Race condition in rf12_canSend()

[jcw]

see discussion at http://openenergymonitor.org/emon/node/1051?page=3

[CapnBry]

I don't know if you're taking comments on this issue, but I've also seen lockups in the rf12_xmit() function, but not necessarily in rf12_canSend(). I use a variant of your jee-code for my itplus transmission system in my project. I don't use canSend(), rather I just sendStart() whenever I damn well please. I occasionally would lock in the rf12_xfer(RF_XMITTER_ON), I assume because an interrupt had fired and eaten the flag. This only happens on transmitters, not receivers.

This code I've been testing for over a week transmitting at 1 second intervals and I've not run into the problem again, however due to the extremely low chance of a collision there's no telling if this is actually a fix.

[jcw]

Thanks, I like your changes - the mistake I made in the code is that rf12_xfer itself is also susceptible to interrupts. Will incorporate something similar, just to err on the safe side.

[jcw]

On second thought... none of these three cases appear to actually have a race condition. But calling rf12_sendStart without a rf12_canSend to prepare things is problematic (sendStart makes sure there will be no further interrupts).

So my suggestion is: please try with the fix to rf12_canSend applied and then do call it. I should perhaps add an extra wrapper to make the sending step a simple one-liner.

[CapnBry]

The issue with using the rf12_byte() (which never asserts !CS) is something I brought up a while ago but all rf12_xfer operations are vulnerable to lockups. You may notice that my rf12_canSend() never even checks the RSSI bit.

The lockup in my case is occurring in rf12_byte() called by rf12_xfer(RF_IDLE_MODE). rf12_xfer is always in danger of being preempted regardless of the rxstate or radio mode. An interrupt can occur for the low battery condition, an underflow or overflow, a byte received, etc and therefore must be guarded by disabling interrupts for the duration of the 16 bit transfer when not called from the ISR.

It is mentioned on that thread that the while (!(SPSR & _BV(SPIF)); loop can be interrupted by the ISR at any time. The ISR transfers a byte to the rf12, which leaves SPIF cleared (by the read of SPDR), and returns to the other code, which sits spinning forever waiting for SPIF. SPIF won't ever be set because the transfer in the interrupt reset it.

There's also the chance of the transfer being interrupted between the two bytes of the 16 bit transfer if an interrupt occurs between them, even one for another SPI device.
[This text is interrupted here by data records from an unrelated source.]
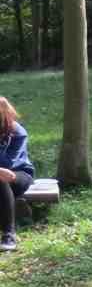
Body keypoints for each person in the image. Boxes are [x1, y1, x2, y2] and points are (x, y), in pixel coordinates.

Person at [0, 96, 35, 253]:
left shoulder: (17, 133)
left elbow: (7, 164)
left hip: (18, 174)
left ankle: (9, 235)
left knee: (1, 179)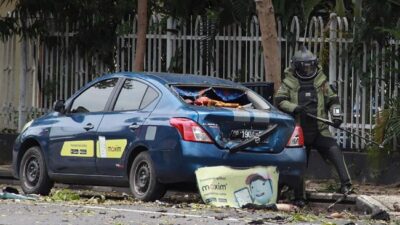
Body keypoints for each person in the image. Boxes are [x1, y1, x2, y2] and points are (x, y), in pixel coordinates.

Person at [274, 46, 353, 200]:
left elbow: (333, 100)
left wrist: (337, 117)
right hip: (299, 132)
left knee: (335, 152)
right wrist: (295, 108)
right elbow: (280, 101)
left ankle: (346, 185)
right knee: (299, 163)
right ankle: (297, 195)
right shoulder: (289, 82)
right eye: (305, 67)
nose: (308, 70)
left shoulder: (321, 81)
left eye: (311, 66)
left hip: (320, 130)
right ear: (296, 67)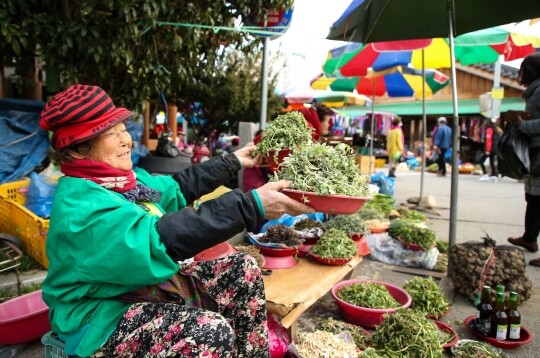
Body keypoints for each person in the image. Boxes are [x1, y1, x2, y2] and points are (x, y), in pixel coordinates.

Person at [39, 84, 315, 357]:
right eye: (112, 134)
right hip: (100, 314)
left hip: (136, 288)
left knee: (242, 268)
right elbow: (154, 242)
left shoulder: (122, 182)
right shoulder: (80, 210)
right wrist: (249, 205)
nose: (126, 140)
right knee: (208, 333)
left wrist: (232, 162)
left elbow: (175, 188)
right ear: (78, 150)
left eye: (123, 129)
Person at [506, 53, 540, 267]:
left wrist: (521, 124)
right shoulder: (534, 91)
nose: (520, 74)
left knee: (537, 198)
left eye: (522, 70)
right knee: (533, 196)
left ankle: (530, 237)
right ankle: (529, 238)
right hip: (535, 150)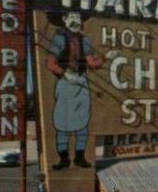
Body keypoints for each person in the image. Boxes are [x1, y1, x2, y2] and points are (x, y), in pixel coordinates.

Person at [45, 10, 116, 170]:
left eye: (77, 17)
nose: (75, 20)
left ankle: (79, 157)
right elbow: (50, 63)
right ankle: (63, 159)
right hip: (65, 82)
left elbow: (92, 64)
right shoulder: (58, 38)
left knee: (82, 122)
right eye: (72, 17)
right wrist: (64, 73)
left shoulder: (85, 40)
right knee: (62, 122)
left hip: (82, 81)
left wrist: (106, 57)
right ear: (64, 19)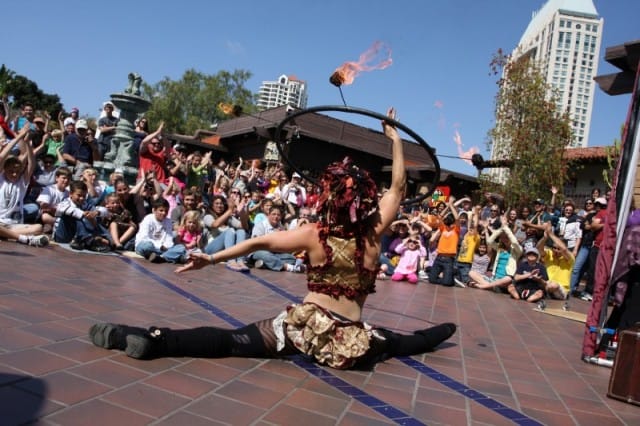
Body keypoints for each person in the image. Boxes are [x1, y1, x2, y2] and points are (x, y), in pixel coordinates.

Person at [89, 108, 457, 369]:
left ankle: (153, 339)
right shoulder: (374, 233)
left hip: (305, 331)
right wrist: (393, 137)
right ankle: (443, 331)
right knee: (399, 343)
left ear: (327, 198)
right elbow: (398, 185)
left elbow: (258, 243)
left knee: (232, 342)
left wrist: (211, 258)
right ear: (363, 201)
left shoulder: (314, 234)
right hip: (350, 343)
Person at [0, 126, 49, 246]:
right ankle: (25, 239)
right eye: (11, 171)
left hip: (14, 225)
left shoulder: (21, 182)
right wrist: (18, 137)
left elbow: (31, 164)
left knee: (38, 228)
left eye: (17, 171)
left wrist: (27, 142)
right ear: (4, 170)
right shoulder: (1, 179)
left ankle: (7, 235)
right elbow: (2, 157)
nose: (14, 174)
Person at [134, 197, 187, 264]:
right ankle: (171, 257)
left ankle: (161, 258)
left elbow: (169, 238)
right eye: (161, 210)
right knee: (147, 246)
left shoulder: (168, 221)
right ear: (154, 210)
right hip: (149, 246)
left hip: (162, 249)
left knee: (181, 247)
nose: (164, 213)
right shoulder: (148, 219)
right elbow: (144, 238)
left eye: (166, 211)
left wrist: (166, 246)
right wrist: (160, 246)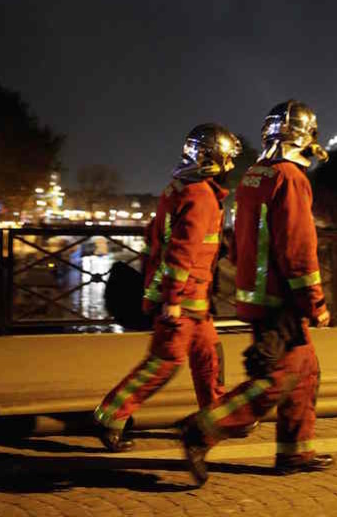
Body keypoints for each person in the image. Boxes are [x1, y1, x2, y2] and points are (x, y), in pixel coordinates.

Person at [180, 100, 333, 486]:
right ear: (302, 138)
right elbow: (299, 247)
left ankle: (295, 452)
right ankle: (205, 427)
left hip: (257, 292)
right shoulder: (292, 179)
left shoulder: (254, 175)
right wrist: (315, 302)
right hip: (281, 297)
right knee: (278, 378)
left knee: (306, 370)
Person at [92, 124, 241, 452]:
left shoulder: (178, 189)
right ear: (211, 159)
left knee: (207, 356)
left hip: (193, 297)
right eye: (227, 159)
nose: (230, 166)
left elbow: (155, 238)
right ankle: (111, 415)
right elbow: (182, 251)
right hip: (184, 298)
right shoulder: (201, 196)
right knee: (165, 361)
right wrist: (172, 298)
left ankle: (215, 418)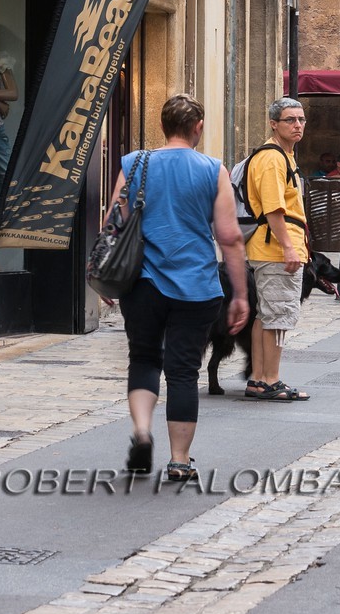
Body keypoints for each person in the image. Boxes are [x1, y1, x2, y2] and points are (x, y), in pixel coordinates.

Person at [112, 93, 249, 480]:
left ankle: (141, 432)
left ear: (162, 126)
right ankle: (179, 460)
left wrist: (103, 275)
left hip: (142, 282)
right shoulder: (212, 169)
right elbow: (229, 236)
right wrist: (239, 294)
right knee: (184, 371)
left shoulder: (135, 163)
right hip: (196, 286)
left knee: (143, 358)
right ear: (198, 128)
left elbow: (114, 221)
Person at [243, 97, 311, 402]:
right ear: (274, 123)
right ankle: (270, 380)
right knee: (279, 316)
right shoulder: (272, 158)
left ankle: (259, 379)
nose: (297, 125)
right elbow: (273, 208)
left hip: (271, 247)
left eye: (301, 119)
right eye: (290, 120)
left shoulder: (283, 155)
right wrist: (288, 248)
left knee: (265, 316)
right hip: (275, 248)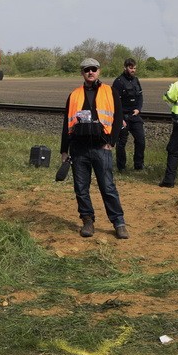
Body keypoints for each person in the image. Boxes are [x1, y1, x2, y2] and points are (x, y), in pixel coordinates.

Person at [59, 58, 129, 239]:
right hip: (78, 148)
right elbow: (66, 123)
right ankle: (87, 221)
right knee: (81, 188)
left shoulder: (110, 91)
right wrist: (64, 150)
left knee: (107, 187)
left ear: (99, 71)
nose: (90, 72)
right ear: (82, 72)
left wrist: (111, 142)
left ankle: (118, 222)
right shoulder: (74, 94)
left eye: (94, 69)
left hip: (101, 147)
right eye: (86, 69)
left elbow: (118, 118)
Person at [112, 58, 145, 171]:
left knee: (141, 141)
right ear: (125, 68)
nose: (133, 70)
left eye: (134, 68)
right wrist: (119, 118)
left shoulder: (136, 80)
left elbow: (140, 96)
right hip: (123, 117)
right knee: (121, 144)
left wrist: (138, 109)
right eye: (131, 68)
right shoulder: (118, 82)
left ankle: (138, 166)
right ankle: (121, 167)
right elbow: (114, 102)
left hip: (135, 116)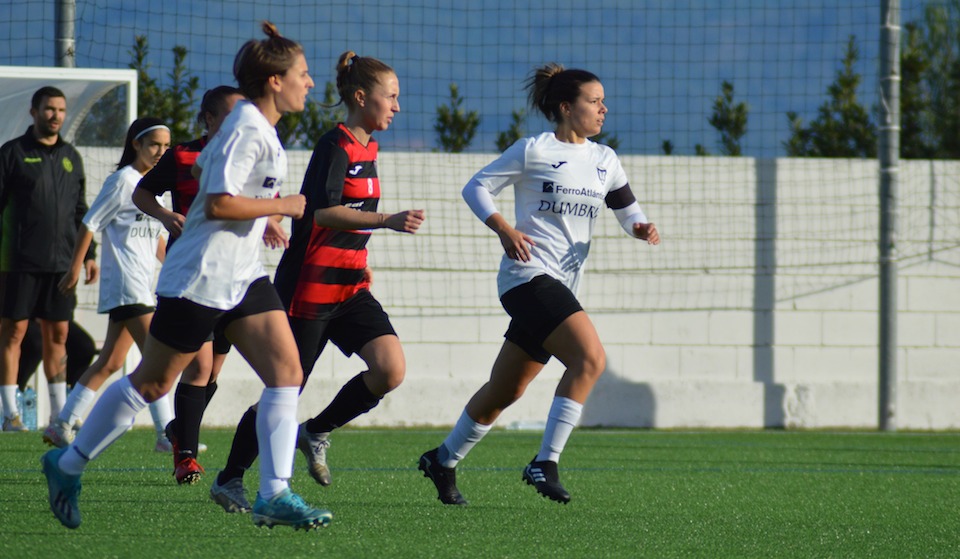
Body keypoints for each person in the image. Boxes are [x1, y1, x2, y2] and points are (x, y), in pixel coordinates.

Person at [41, 21, 331, 531]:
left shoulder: (257, 127)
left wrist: (265, 219)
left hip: (242, 276)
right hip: (200, 275)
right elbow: (217, 202)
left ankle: (274, 493)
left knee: (287, 374)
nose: (310, 83)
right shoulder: (245, 126)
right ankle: (66, 464)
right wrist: (280, 205)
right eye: (302, 74)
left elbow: (216, 187)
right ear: (273, 82)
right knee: (152, 384)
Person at [418, 63, 660, 506]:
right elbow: (476, 188)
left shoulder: (605, 160)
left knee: (506, 390)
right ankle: (544, 461)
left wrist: (641, 227)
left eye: (603, 100)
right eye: (594, 101)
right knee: (590, 359)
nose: (603, 108)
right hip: (526, 277)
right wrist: (504, 230)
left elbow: (628, 211)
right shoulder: (534, 149)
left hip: (562, 285)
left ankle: (443, 459)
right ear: (566, 108)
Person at [211, 51, 423, 511]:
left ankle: (318, 430)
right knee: (285, 388)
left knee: (390, 369)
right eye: (391, 97)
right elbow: (319, 210)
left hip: (350, 287)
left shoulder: (370, 147)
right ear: (362, 98)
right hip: (309, 290)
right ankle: (229, 478)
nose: (397, 107)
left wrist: (364, 246)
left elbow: (351, 218)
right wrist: (386, 220)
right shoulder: (336, 144)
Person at [133, 85, 245, 485]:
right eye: (231, 115)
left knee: (211, 373)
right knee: (195, 368)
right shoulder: (183, 155)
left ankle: (179, 431)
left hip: (235, 277)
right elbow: (141, 192)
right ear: (210, 118)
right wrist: (165, 215)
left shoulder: (246, 154)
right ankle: (186, 456)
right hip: (194, 277)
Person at [41, 118, 172, 452]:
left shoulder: (154, 187)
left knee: (110, 362)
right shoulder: (122, 181)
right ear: (136, 145)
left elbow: (156, 238)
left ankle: (62, 424)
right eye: (154, 144)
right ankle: (168, 434)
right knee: (156, 357)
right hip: (127, 285)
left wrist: (174, 267)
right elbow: (89, 223)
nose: (160, 151)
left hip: (144, 285)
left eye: (166, 146)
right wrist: (74, 269)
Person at [0, 86, 99, 431]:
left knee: (58, 337)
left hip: (61, 266)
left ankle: (58, 417)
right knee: (12, 333)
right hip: (18, 263)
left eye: (60, 110)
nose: (55, 115)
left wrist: (90, 254)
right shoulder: (11, 154)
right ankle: (9, 414)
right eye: (49, 109)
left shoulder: (71, 156)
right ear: (34, 112)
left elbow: (81, 211)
So all xfers from the "main thread" need to be guarded, not just the RSSI check.

[jcw]

Hm, yes - low battery, that too was added later. You're right. Not certain about the others yet, because reception and underflow are only possible when the radio is in specific states. I also agree that the 16-bit xfer is another source of race conditions.

Ok, I'll keep this issue open. It clearly needs more work.

[JohnOH]

Umh, did this come to a resolution?

[CapnBry]

I wrapped the mode switch in an atomic block and the code has been in production without fail, even in numerous transmitter / receiver environments without any lockups for months and months. https://github.com/CapnBry/HeaterMeter/blob/master/arduino/libraries/rf12_itplus/rf12_itplus.cpp#L357

I did that and in rf12_sendStart() as well even though theoretically there is a very very low chance of there being an interrupt if the receiver is off. My code is a little different though because it does the IT+ protocol rather than the Jeelab protocol.

[marcolettieri]

Hello, we're probably experiencing similar problems. Like Open Energy Monitor discussion some of our devices, with no apparent reason, cease to communicate each other. simply electrically restart solves the problem immediatly but is a poor solution. We would like to avoid this restart obviusly. I don't know if it could be interesting: we have noted, using an oscilloscope, that on the question of 0x0000 by the processor (read status) the antenna responds 575 (0000001000111111) that it seems means FIFO EMPTY. It's quietly difficult to debug this issue, it happens apparently random. To exclude that our issue is related a race condition in rf12_canSend() we have simply force atomic code like @CapnBry suggested? is that the solution for this issue?

[CapnBry]

Hi Marco and Jean Claude, I'm still using the code with ATOMIC_BLOCK()s on rf12_recvStart, rf12_canSend and rf12_sendStart and still have had no lockups on any of my transmitting or receiving nodes in years of operation. The power has gone out a dozen times here over the past few years, but this isn't really an uptime thing as much as it is a eventually-it-will-happen thing. I have 9 modules all communicating with a transmit frequency between 4 seconds and 30 seconds depending on the application.

Oddly enough, I just bought an emonTx and put it in service last week. However, I have the RFM69 turned off because I have nothing to receive it @433MHz. I would recommend that you try adding the 3 atomic blocks to your source code Marco and seeing if it fixes your lockup issues (if the code is still relevant now that the source has changed a lot for the RF69). My source code for reference, ignore the drssi bit.

[jcw]

The atomic wrapper looks like an excellent solution.